Marc Forster’s overdue identity thriller “Stay” is a diverting if unsustainable piece of sub-De Palma psyche-out, with neat camera tricks and a passable sense of urban dread.
Kitted out in a tweed jacket and vest, Ewan McGregor plays Sam, a young New York psychiatrist treating an apocalyptically gloomy college student, Henry (Ryan Gosling). The kid is a puzzle, insisting he killed his parents (against apparent facts) and seemingly capable of clairvoyance. He stalks Sam, and the good doctor returns the favor, but the results of Sam’s investigations and his patient’s behavior resist rational explanation.
Also, Sam’s life seems to transform into Henry’s. Or something. It’s not entirely clear, but that is not necessary to appreciate the director’s methods. Syncopated editing, sharp angles, and creepy morph-melts from one scene to the next render New York a liquid continuum of confusing encounters and slick artifice – the hollow insides of a pair of ragged minds.
It is a reality with the malleable, synthetic look of “The Matrix” or playful avant-garde digital works like Michael Snow’s “Corpus Callosum.” Photocopy identical extras strut in the background, and deja vu scenes are endemic. When poor Mr. McGregor walks down a spiral staircase, it goes on, needless to say, without end.
And at this point I’m supposed to snipe that all this trickery is overdone, the plotting obvious, and the performances too serious. Frankly, I didn’t care (and, anyway, Mr. Gosling is rather good at death’s head moodiness). Obviously, “Stay” has done extensive time in the hell of test screenings and re-edits, haunted by the hollowness and indifference that is so often the result.
But there’s something to Mr. Forster’s attempt, whatever remains of it, at resisting a smooth viewing experience. Take those incomplete dissolves from one scene to the next. A character can be walking down the street and then, through the morphing of a background, be walking down a subway car. After an hour of this daisy-chaining, you begin to understand and long for the finality of the traditional cut and the relief of its clean demarcation of scenes, moods, and character focus.

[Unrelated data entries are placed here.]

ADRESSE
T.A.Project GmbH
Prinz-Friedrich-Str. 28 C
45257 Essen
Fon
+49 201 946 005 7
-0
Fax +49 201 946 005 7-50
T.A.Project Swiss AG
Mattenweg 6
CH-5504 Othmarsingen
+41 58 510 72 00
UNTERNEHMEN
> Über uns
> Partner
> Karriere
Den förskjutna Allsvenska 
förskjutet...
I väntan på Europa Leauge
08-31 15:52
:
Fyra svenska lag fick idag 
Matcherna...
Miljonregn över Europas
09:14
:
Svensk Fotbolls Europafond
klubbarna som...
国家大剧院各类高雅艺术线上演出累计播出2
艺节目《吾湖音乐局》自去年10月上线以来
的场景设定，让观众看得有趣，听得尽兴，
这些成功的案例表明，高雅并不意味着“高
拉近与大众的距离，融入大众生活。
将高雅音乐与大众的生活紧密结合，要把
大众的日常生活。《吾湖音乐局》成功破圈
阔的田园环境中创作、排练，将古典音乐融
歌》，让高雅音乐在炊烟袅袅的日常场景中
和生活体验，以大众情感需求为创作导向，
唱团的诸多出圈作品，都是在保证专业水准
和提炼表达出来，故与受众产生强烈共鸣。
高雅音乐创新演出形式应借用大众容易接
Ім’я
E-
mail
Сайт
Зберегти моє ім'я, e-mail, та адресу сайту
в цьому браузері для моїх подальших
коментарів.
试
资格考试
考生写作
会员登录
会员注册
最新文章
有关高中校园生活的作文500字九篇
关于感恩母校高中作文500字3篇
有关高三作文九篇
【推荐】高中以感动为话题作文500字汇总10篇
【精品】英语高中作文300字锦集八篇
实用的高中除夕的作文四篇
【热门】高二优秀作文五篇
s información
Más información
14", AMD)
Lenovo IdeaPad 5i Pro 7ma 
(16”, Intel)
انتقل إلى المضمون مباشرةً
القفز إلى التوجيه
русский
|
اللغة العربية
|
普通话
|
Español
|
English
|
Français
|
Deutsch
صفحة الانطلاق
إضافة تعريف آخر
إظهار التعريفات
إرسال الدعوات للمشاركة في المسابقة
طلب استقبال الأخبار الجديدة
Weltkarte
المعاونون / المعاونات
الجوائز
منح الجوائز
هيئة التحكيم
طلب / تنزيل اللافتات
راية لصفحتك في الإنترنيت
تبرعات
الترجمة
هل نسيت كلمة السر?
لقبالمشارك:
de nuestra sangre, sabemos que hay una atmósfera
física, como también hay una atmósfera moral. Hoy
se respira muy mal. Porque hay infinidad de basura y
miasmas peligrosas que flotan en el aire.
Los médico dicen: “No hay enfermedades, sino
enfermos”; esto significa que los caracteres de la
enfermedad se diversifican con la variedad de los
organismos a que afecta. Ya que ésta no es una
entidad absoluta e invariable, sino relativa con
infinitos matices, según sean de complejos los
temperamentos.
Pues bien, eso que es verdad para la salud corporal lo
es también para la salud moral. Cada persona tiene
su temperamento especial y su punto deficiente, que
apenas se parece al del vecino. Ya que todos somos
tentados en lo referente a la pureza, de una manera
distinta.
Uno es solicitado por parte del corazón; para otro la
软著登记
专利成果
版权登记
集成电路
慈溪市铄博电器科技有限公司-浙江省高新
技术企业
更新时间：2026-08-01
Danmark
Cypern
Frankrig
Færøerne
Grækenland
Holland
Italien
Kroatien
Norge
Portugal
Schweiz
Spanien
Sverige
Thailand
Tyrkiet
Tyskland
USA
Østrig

It’s a successful little experiment in uncanny, subconscious dread, and, charitably viewed, part of a larger project. The authentic New York locations make the film’s dreamscape all the more disorienting with hyper real iconic locations like the Brooklyn Bridge or Pearl’s Diner downtown. And the psychopathologies of pre-gentrification old New York practically percolate in the background when Sam visits Henry’s old psychiatrist (a creepy Janeane Garofalo) in her ’60s Modernism-atrocity building.
But advertised as a vaguely supernatural thriller, “Stay” can’t help but be drawn into boring conversations: What’s going to happen next? How does it end? (And why is poor Naomi Watts, as Sam’s once-suicidal girlfriend, trapped in another fractured narrative?) In that sense, “Stay” is destined for the same fate as Jane Campion’s “In the Cut,” another atmospheric adventure in subjectivity that audiences rejected as a failed genre film.
“Stay” is nowhere near as ambitious, and even 98 minutes is long for this intriguing art project. Still, the film knows where to look when it comes to getting under the skin of urban dwellers. A scene near the end calls upon the wonderful parallel-universe thrill any straphanger will recognize: spotting, through the windows, the perfectly lit people on a neighboring express train. Likewise, for all the film’s stylistic loop-de-loops, you might well feel “Stay” is just passing you by.